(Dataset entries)
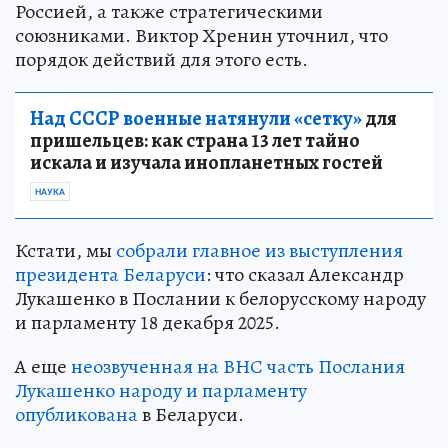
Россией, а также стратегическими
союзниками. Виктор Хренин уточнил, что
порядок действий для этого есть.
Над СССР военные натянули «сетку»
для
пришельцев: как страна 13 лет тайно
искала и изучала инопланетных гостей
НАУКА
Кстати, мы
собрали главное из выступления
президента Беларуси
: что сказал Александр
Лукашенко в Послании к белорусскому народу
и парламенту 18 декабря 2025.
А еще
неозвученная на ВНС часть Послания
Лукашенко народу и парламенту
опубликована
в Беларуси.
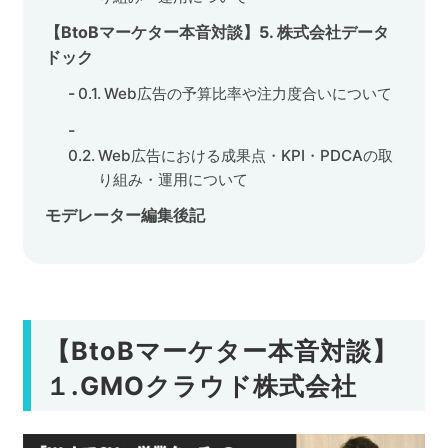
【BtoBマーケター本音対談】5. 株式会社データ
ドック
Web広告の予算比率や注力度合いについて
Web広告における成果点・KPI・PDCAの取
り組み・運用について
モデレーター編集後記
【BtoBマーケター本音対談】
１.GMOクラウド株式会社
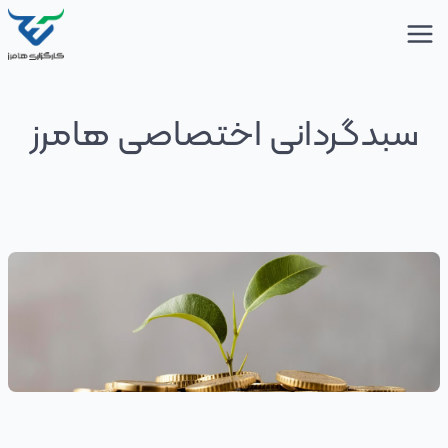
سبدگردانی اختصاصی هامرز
...
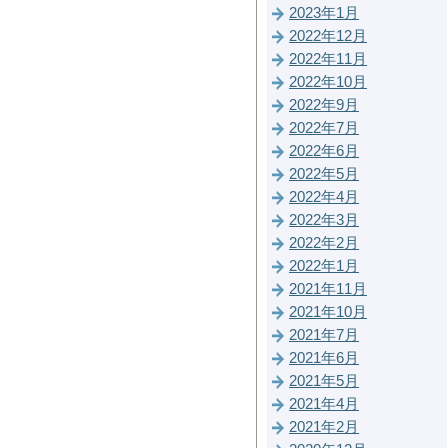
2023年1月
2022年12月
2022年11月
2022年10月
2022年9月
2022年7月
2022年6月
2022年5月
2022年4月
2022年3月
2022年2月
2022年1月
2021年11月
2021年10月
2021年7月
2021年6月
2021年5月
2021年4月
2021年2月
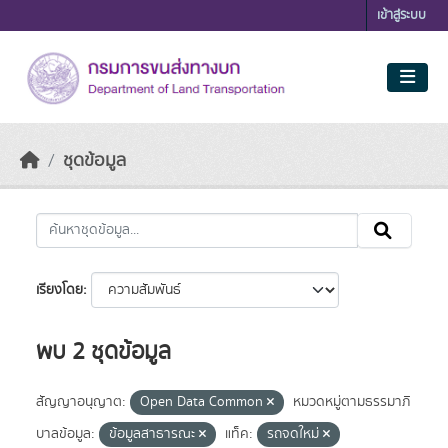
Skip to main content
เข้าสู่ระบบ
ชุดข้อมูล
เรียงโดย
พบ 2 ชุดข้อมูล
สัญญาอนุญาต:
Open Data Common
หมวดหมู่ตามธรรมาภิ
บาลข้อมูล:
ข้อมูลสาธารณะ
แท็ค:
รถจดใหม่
--
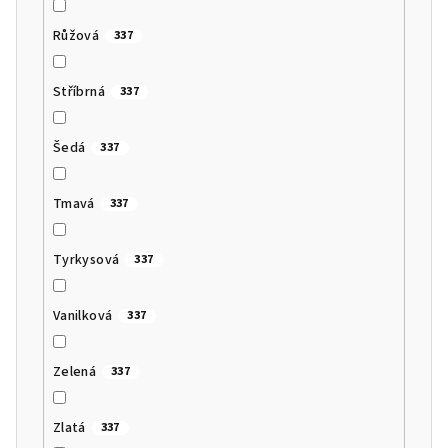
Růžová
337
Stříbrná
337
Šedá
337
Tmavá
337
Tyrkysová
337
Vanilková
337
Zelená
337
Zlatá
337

__EXERCISE INSTRUCTIONS__. Each line from the one that contains "Россией, а также стратегическими" down to the one that contains "Web広告における成果点・KPI・PDCAの取" is to be returned exactly as it stands above, both ends included, with pictures removed.

__COMPLETED TASK__.
Россией, а также стратегическими
союзниками. Виктор Хренин уточнил, что
порядок действий для этого есть.
Над СССР военные натянули «сетку»
для
пришельцев: как страна 13 лет тайно
искала и изучала инопланетных гостей
НАУКА
Кстати, мы
собрали главное из выступления
президента Беларуси
: что сказал Александр
Лукашенко в Послании к белорусскому народу
и парламенту 18 декабря 2025.
А еще
неозвученная на ВНС часть Послания
Лукашенко народу и парламенту
опубликована
в Беларуси.
【BtoBマーケター本音対談】5. 株式会社データ
ドック
Web広告の予算比率や注力度合いについて
Web広告における成果点・KPI・PDCAの取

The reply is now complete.